Wakaayu is a popular sweet treat in Kyoto, but it is also loved in other prefectures like Gifu. It is a crepe wrapped around a mochi filling and shaped like a fish. Many confectionery stores in Kyoto have their own original version of wakaayu.

Wakaayu is a popular summertime wagashi
The face of a fish varies from store to store.

The reason for its fish-like appearance is that it represents a sweetfish, known as ayu, that once swan plentifully in the Katsuragawa or Kamogawa rivers of Kyoto. Ayu fishing season typically starts in early summer and ends in October, which is why sweetfish are commonly enjoyed during the summer months. The soft cake dough and sticky mochi filling create a perfect combination, making wakaayu very refreshing. It goes especially well with a nice cold tea.


Kogei Gashi (Kyo Yokan)

Yokan is a highly popular wagashi in Kyoto. However, some of them are extremely detailed and beautiful. They may showcase seasonal scenery, like goldfish swimming in a pond or a beautiful starry night sky. There seems to be no common name for this type of sweet. People sometimes refer to it as kogei gashi or kyo yokan. 

Kyo yokan, also kogei gashi, is a highly decorative type of wagashi found in Kyoto.
It’s hard to believe you can eat this…

It’s so stunning that you might find yourself just wanting to stare at it instead of devouring it. Once you gather the courage to cut into it, you’ll find that the flavor is very simple and has a modest sweetness. 


Mizu yokan in Bamboo

Mizu-yokan in bamboo, or sometimes called chikusui yokan, is very unique type of yokan enjoyed in summertime in Kyoto. By putting the yokan in bamboo stalks, the yokan absorbs a slight flavor of bamboo.

It is supposed to be eaten cold, and the smooth, cold texture of yokan is very summery. Unfortunately, not many stores sell this yokan. 

Mizu yokan, a type of Japanese wagashi. Traditional summer varieties were sometimes stores in bamboo.
Actual bamboo!

Some stores use plastic bamboo, but all traditional confectionery stores use actual bamboo. You are supposed to take off the cover and puncture the bottom of the bamboo with a needle, to release the yokan from its mold. (the needle typically comes with the package)

It is very unique!


 Around the early summer, almost all Kyoto confectionery stores have minazuki. This triangular-shaped treat consists of a layer of uiro (a type of mochi) and a layer of sweet red beans. Minazuki is probably the most popular summer sweet in Kyoto and has very ancient roots. In ancient times on June 1st members of the Imperial court would hold a ceremony called Himuro no Sekku. During this ceremony, nobels were given triangular pieces of ice to eat. Ice was an unbelievable luxury as it had to be harvested in winter and then kept in a subterranean storehouse.

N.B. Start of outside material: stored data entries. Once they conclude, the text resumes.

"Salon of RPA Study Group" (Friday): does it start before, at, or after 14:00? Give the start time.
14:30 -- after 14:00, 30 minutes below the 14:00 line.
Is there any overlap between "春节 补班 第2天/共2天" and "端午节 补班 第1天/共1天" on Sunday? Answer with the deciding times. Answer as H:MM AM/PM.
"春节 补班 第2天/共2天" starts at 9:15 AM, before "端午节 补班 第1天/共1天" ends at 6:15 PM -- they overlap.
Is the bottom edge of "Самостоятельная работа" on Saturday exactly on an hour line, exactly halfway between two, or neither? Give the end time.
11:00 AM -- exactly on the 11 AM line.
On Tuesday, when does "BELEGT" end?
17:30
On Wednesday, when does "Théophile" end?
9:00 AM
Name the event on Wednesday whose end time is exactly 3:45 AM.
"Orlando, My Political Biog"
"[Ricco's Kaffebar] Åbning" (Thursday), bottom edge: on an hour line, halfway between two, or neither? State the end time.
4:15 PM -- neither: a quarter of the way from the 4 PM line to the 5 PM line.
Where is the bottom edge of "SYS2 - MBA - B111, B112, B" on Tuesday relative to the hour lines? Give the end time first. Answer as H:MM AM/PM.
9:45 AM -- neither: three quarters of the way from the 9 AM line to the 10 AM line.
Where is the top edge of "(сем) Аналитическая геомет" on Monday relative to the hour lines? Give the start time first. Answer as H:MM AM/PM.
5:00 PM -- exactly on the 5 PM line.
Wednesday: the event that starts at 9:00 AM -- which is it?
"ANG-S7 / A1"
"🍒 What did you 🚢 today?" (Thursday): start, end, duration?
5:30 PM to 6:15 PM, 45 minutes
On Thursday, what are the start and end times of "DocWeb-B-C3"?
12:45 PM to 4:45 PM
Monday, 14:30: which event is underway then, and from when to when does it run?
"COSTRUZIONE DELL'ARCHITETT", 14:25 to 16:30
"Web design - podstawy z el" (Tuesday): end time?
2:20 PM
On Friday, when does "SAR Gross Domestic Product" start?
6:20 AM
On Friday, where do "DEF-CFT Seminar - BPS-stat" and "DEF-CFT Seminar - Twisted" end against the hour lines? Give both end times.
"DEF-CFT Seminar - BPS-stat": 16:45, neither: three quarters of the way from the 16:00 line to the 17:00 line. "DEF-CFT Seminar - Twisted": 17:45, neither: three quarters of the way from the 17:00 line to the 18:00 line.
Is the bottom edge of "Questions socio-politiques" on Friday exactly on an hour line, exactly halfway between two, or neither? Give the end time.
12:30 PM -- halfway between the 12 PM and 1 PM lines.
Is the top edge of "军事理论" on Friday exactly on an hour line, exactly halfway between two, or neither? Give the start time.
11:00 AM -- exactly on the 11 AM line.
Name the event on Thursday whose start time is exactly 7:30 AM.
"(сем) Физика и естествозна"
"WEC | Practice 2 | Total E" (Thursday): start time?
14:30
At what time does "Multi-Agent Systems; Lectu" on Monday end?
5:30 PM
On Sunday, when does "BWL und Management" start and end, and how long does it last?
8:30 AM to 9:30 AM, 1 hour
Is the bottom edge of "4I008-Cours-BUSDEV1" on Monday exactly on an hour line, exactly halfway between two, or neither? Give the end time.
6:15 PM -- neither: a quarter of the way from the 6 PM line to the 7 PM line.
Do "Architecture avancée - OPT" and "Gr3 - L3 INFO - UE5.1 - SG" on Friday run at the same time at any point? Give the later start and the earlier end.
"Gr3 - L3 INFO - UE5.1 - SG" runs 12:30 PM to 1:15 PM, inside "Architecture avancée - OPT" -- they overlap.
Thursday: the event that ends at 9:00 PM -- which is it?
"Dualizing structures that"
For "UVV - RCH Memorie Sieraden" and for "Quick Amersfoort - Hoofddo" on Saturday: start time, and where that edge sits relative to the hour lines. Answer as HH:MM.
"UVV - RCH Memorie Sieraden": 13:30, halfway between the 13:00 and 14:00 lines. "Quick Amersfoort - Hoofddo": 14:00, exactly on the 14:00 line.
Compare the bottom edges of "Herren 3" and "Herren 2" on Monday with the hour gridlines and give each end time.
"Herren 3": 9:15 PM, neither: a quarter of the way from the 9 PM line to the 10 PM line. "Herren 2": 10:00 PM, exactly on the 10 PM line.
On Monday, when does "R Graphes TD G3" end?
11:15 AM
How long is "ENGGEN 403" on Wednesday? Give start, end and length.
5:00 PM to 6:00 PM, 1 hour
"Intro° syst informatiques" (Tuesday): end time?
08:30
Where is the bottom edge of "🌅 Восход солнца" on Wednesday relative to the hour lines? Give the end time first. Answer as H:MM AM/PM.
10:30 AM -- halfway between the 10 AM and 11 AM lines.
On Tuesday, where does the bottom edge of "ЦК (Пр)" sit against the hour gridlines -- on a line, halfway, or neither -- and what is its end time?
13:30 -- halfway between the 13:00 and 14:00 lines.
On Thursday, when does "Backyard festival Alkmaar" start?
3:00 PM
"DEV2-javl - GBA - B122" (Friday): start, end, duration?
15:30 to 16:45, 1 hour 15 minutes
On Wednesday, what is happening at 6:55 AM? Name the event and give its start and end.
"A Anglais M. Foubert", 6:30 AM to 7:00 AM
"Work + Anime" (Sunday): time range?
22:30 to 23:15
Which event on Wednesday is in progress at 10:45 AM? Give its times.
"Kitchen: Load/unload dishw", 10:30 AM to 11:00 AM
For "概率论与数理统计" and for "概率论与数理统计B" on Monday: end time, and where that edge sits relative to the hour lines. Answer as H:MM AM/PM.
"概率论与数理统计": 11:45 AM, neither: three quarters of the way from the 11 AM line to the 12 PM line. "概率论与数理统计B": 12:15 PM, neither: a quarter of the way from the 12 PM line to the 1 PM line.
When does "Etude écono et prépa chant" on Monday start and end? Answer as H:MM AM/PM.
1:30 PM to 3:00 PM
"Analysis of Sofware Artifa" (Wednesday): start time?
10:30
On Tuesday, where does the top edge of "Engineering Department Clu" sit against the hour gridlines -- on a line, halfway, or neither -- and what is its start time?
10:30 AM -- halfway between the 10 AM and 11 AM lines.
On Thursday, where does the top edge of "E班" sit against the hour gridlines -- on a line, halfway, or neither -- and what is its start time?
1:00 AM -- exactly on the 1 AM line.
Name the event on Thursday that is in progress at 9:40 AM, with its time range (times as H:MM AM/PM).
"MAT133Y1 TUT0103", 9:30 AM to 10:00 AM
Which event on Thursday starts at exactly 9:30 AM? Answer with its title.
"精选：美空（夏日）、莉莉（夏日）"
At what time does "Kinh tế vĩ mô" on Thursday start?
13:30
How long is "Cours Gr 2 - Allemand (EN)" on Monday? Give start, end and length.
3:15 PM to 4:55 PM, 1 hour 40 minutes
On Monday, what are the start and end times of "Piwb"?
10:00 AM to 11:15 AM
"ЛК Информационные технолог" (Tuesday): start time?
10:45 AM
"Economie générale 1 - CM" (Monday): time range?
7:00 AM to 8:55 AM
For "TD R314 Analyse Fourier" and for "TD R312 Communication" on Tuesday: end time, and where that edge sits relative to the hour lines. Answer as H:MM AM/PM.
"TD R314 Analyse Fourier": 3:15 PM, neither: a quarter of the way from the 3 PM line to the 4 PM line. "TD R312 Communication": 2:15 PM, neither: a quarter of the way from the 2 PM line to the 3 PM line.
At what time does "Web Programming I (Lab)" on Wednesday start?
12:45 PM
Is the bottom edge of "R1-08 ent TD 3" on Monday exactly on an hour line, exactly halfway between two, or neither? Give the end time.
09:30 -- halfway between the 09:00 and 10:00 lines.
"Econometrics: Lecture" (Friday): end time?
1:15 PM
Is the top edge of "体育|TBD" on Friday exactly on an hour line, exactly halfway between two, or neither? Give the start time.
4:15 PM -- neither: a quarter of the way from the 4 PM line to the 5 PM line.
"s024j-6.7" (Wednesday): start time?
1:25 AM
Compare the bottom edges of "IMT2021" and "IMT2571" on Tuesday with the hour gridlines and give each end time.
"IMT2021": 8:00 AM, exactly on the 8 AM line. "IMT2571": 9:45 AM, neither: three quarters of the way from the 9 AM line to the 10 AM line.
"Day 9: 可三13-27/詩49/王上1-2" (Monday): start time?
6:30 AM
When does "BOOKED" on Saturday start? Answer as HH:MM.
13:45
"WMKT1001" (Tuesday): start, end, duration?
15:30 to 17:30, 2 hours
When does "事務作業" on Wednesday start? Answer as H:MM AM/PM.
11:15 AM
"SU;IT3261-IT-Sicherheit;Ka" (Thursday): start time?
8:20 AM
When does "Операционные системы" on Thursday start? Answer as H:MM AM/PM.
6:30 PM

Additionally, on June 30th, many shrines in the Kansai region take part in the Nagoshi no Harae Festival to pray for peace during the summertime and to purify oneself from any events from the first half of the year. During this festival commoners who would never be able to afford a luxury like ice, began eating triangles of white uiro and topped it with red beans which are believed to ward off misfortune. 


Warabi Mochi

Warabi mochi is a type of wagashi commonly eaten throughout the year, but especially during summer. The word “warabi” means eagle fern, and warabi mochi is made from the powder that comes from the root of the eagle fern plant. Nara was known for its warabi, so many stores throughout Nara offered warabi mochi. Some of these stores even brought the delicacy to Kyoto, as the two regions are quite close to each other.

Warabi Mochi is a popular type of Japanese traditional sweet called, wagashi.
Warabi mochi. It comes with very many flavors.

Warabi mochi is soft and smooth and comes in a variety of flavors, such as kinako and matcha. When you try it, you’ll understand why it’s so popular in the summer. It’s often served cold, which provides a refreshing and cooling sensation.